The driving sound effects fail to keep pace with the stunning graphics. While the engine notes vary by car, they lack the fullness and presence to really complete the image. Likewise the squeal of the tires and the crunch of metal on metal also fail to deliver enough punch. The innovative radio system on the other hand goes a long way in capturing the feel of really being in your car. Each city offers three radio stations complete with dj chatter and good music. Press a button on the controller and switch between them just like in your own car. Or even better, rip your favorite songs onto the Xbox hard drive before playing and setup the in game music to feature your songs complete with the DJ’s talk in between.
A unique scoring system called Kudos brings together all the driving modes and focuses on the game’s street racing style. This system forces you to consider style, skill and speed. Every stylish move like a slide around a corner or air caught off a hill earns Kudos points.
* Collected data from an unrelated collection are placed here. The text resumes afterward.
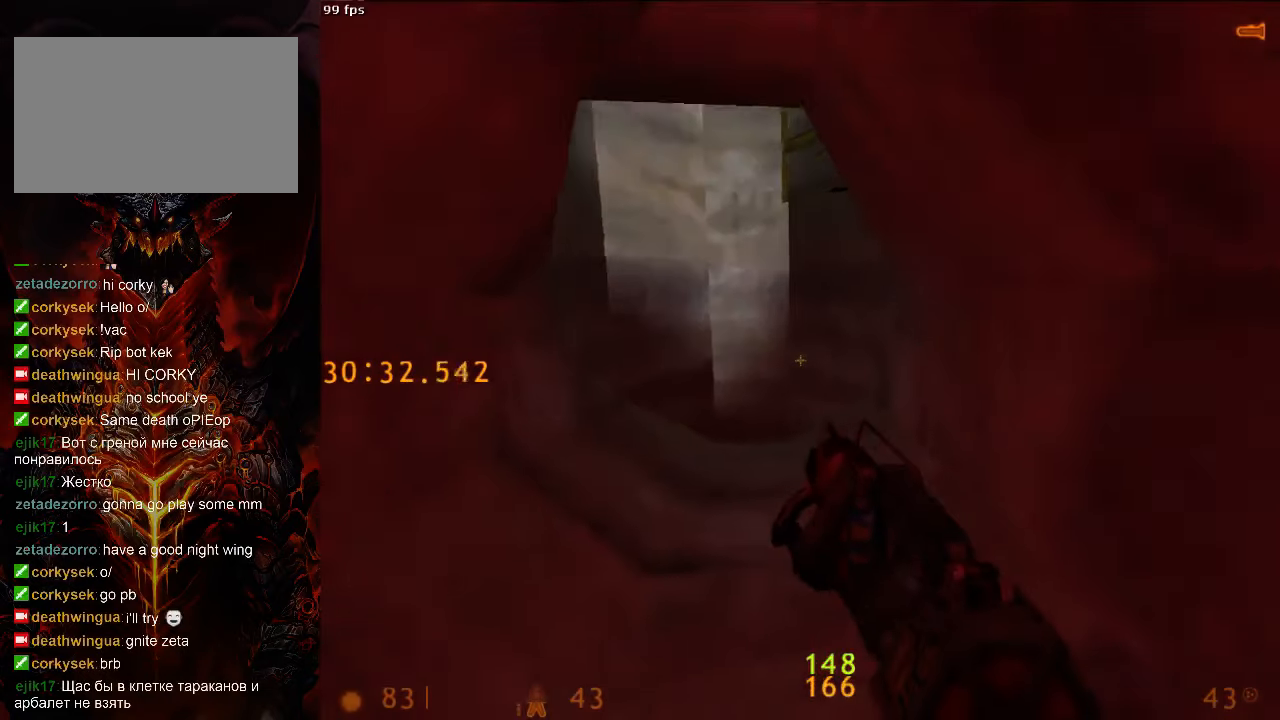
{"keys": ["a", "w"], "mouse": [], "events": [[104, "a", "down"], [271, "a", "up"], [375, "a", "down"]]}
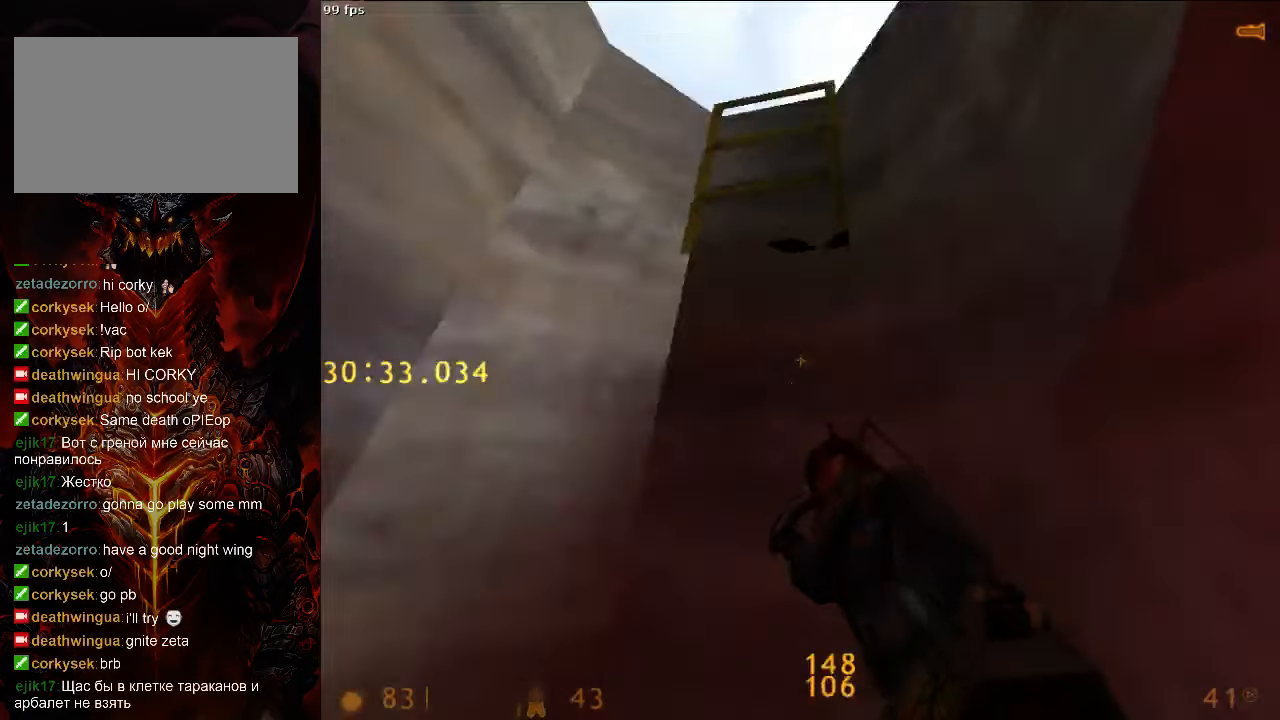
{"keys": ["a", "w"], "mouse": [], "events": [[188, "a", "up"], [313, "a", "down"], [354, "a", "up"], [417, "a", "down"]]}
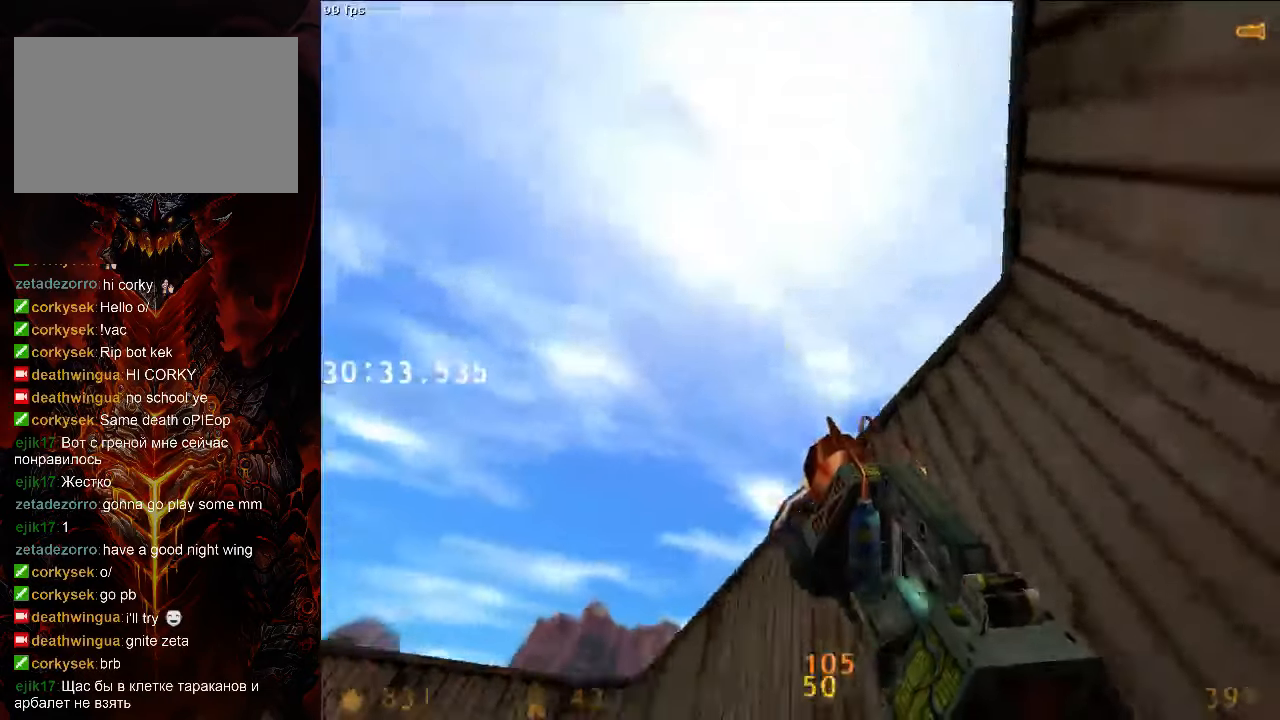
{"keys": ["d"], "mouse": [], "events": [[292, "a", "up"], [333, "d", "down"], [438, "w", "up"]]}
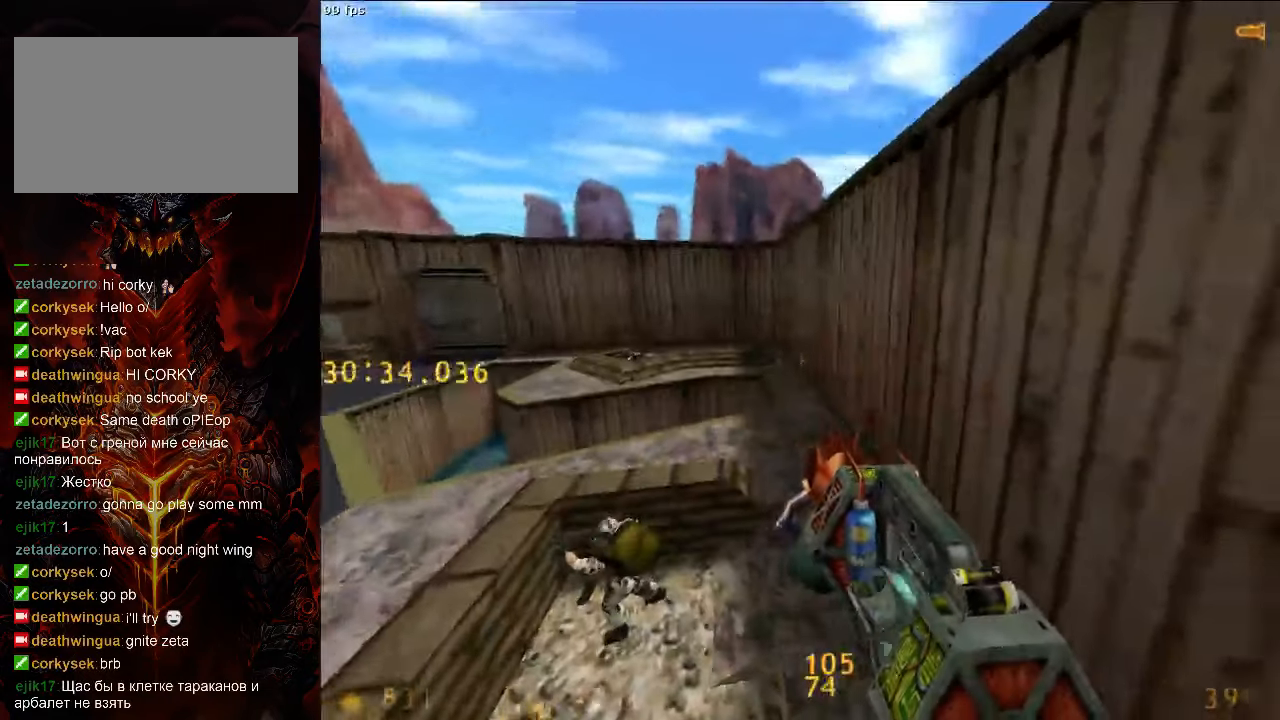
{"keys": ["d", "w"], "mouse": [], "events": [[104, "w", "down"], [125, "d", "up"], [479, "d", "down"]]}
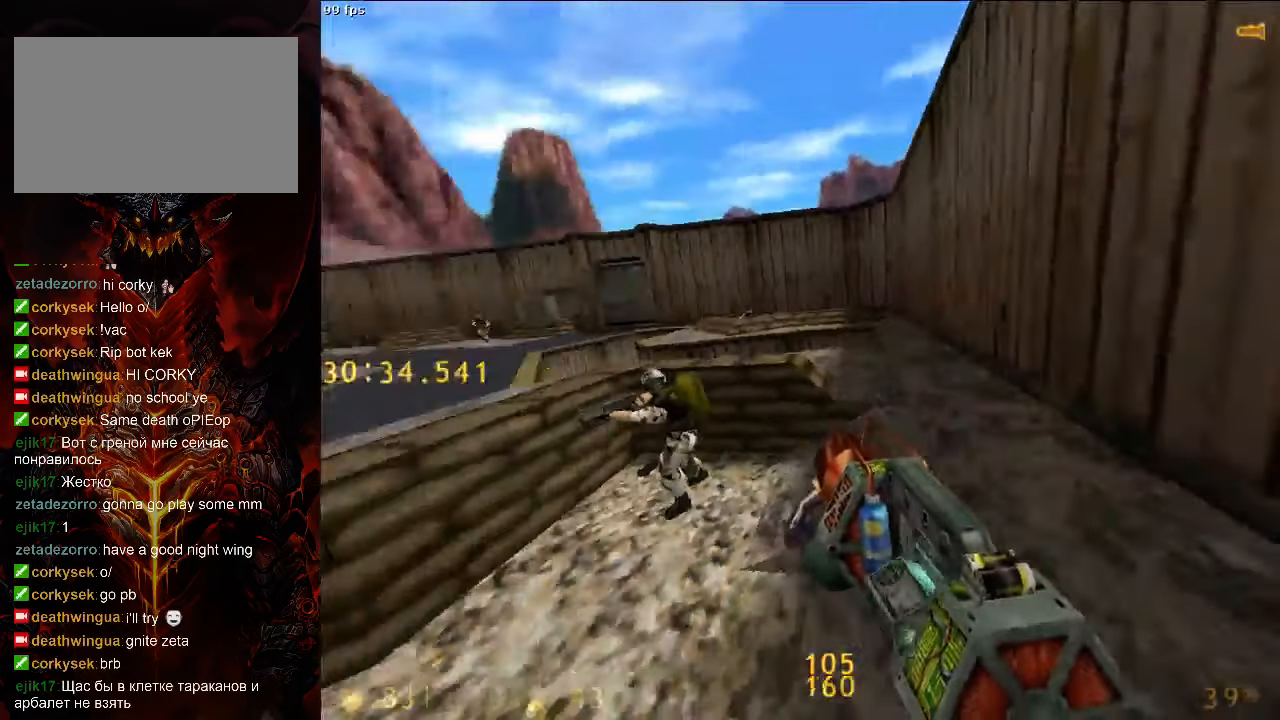
{"keys": [], "mouse": [], "events": [[104, "w", "up"], [417, "d", "up"]]}
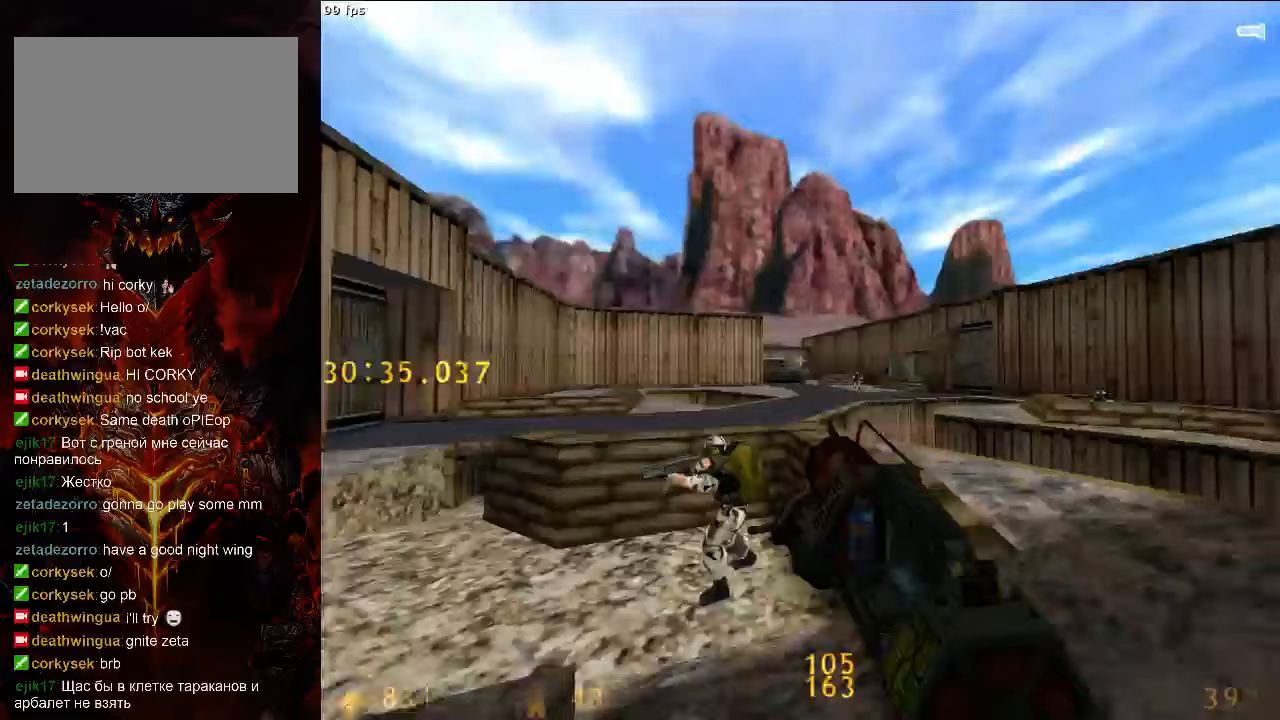
{"keys": ["w"], "mouse": [], "events": [[188, "w", "down"]]}
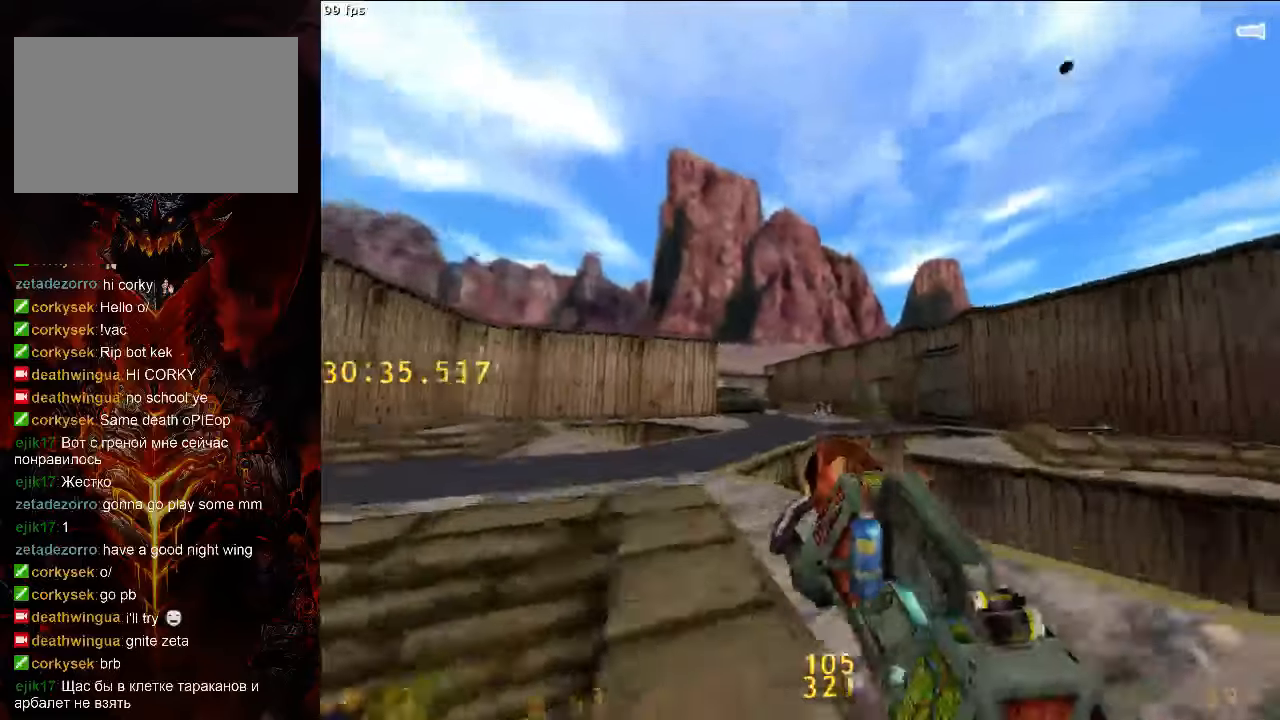
{"keys": ["1", "d"], "mouse": [], "events": [[125, "d", "down"], [188, "w", "up"], [417, "1", "down"]]}
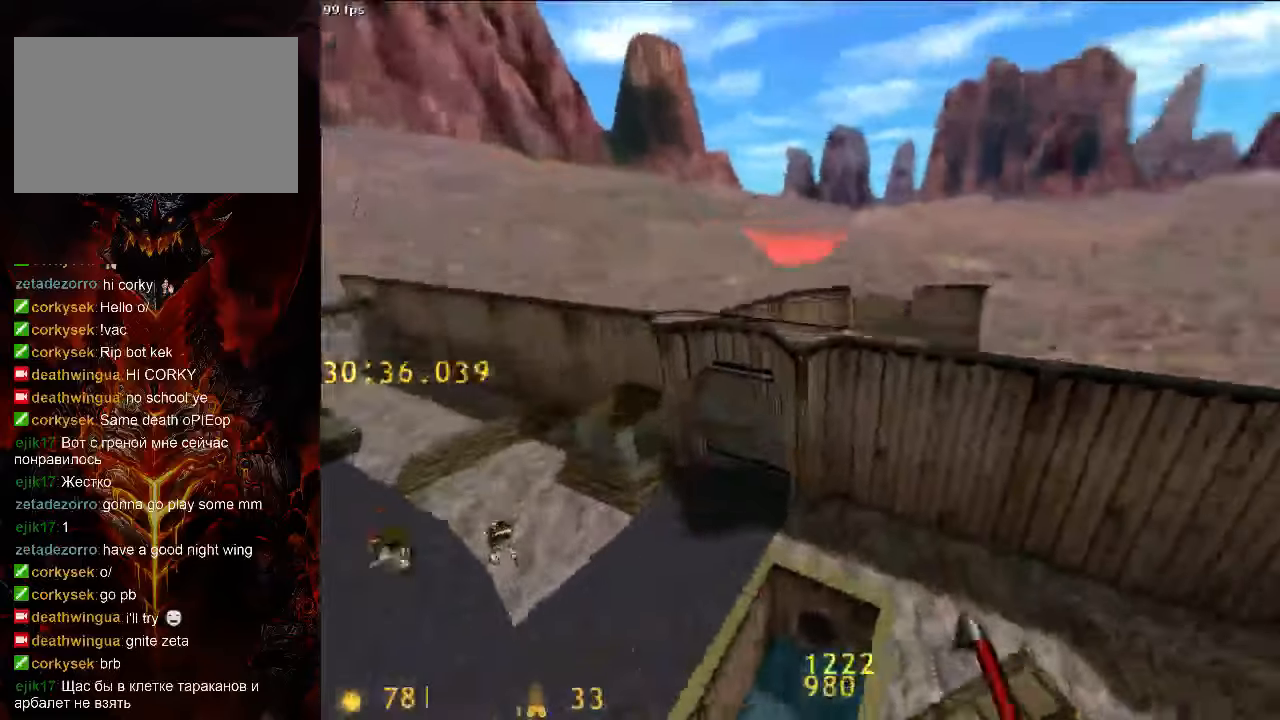
{"keys": ["d"], "mouse": [], "events": [[21, "1", "up"]]}
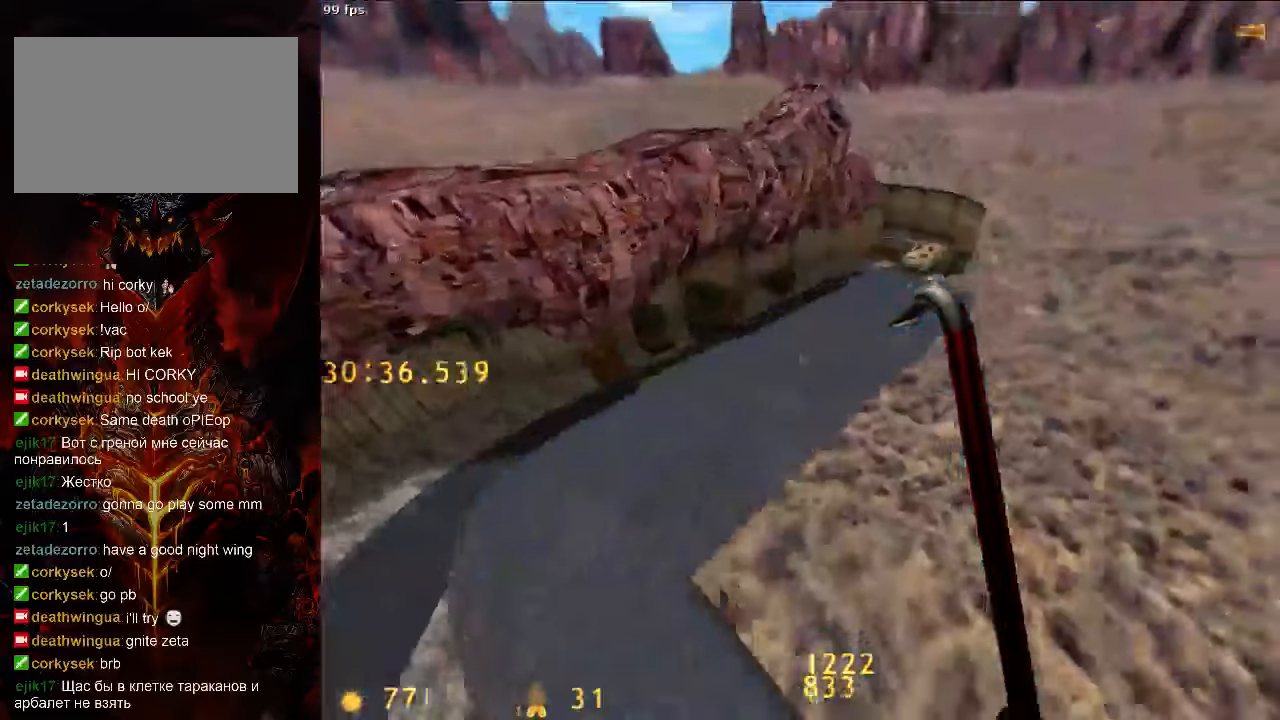
{"keys": ["a"], "mouse": [], "events": [[208, "d", "up"], [229, "a", "down"]]}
A combo system lets you chain together your stunts for an added bonus by pulling another before the score from the last one fades. But you must stay in control the entire time because smacking into a wall looses all those points. As your combo meter grows the pressure mounts to keep scoring without wiping out into a wall. Add to that bonus Kudos awarded at the end for any time remaining under the time goal and you get the Project Gotham formula that gets you throwing your car around the street with controlled abandon.
Playability issues keep Project Gotham from combining all the elements into a fantastic game. A high degree of difficulty and essentially no learning curve to build your skills quickly makes advancing in the game hard. While unlocking the first few cars to add to your initial three goes pretty smoothly, getting to the higher end cars will severely challenge even the best racing drivers. One of the flaws comes from how cars rebound abruptly off an impact with the walls or other cars. The exaggerated bounce back makes recovery considerably harder then it should be. Bad enough when on the course alone, add computer-controlled cars with their relentless ramming of you into the wall whenever possible and races become very frustrating.
Multi-player offers a great escape when the solo game gets to be too much. In both two player and four player split screen modes Project Gotham manages to maintain the same graphical beauty of the full screen solo game. You and your friends racing exotic cars through city streets without any threat of speeding tickets plays even better then it sounds. Try setting the race to most Kudos wins to see just how radical street racing gets amongst friends.
The first time you hit a great run; radio jamming, sliding picture perfect around corners, getting the super stylish replay leaves you eager to do it again. That explains why the difficulty issue creates such frustration. With the fantastic graphics, radio style music and real world environments no other game better captures that daydream of racing through the city streets. Race a Ferrari as fast as possible through New York? Come on, how can you not like Project Gotham?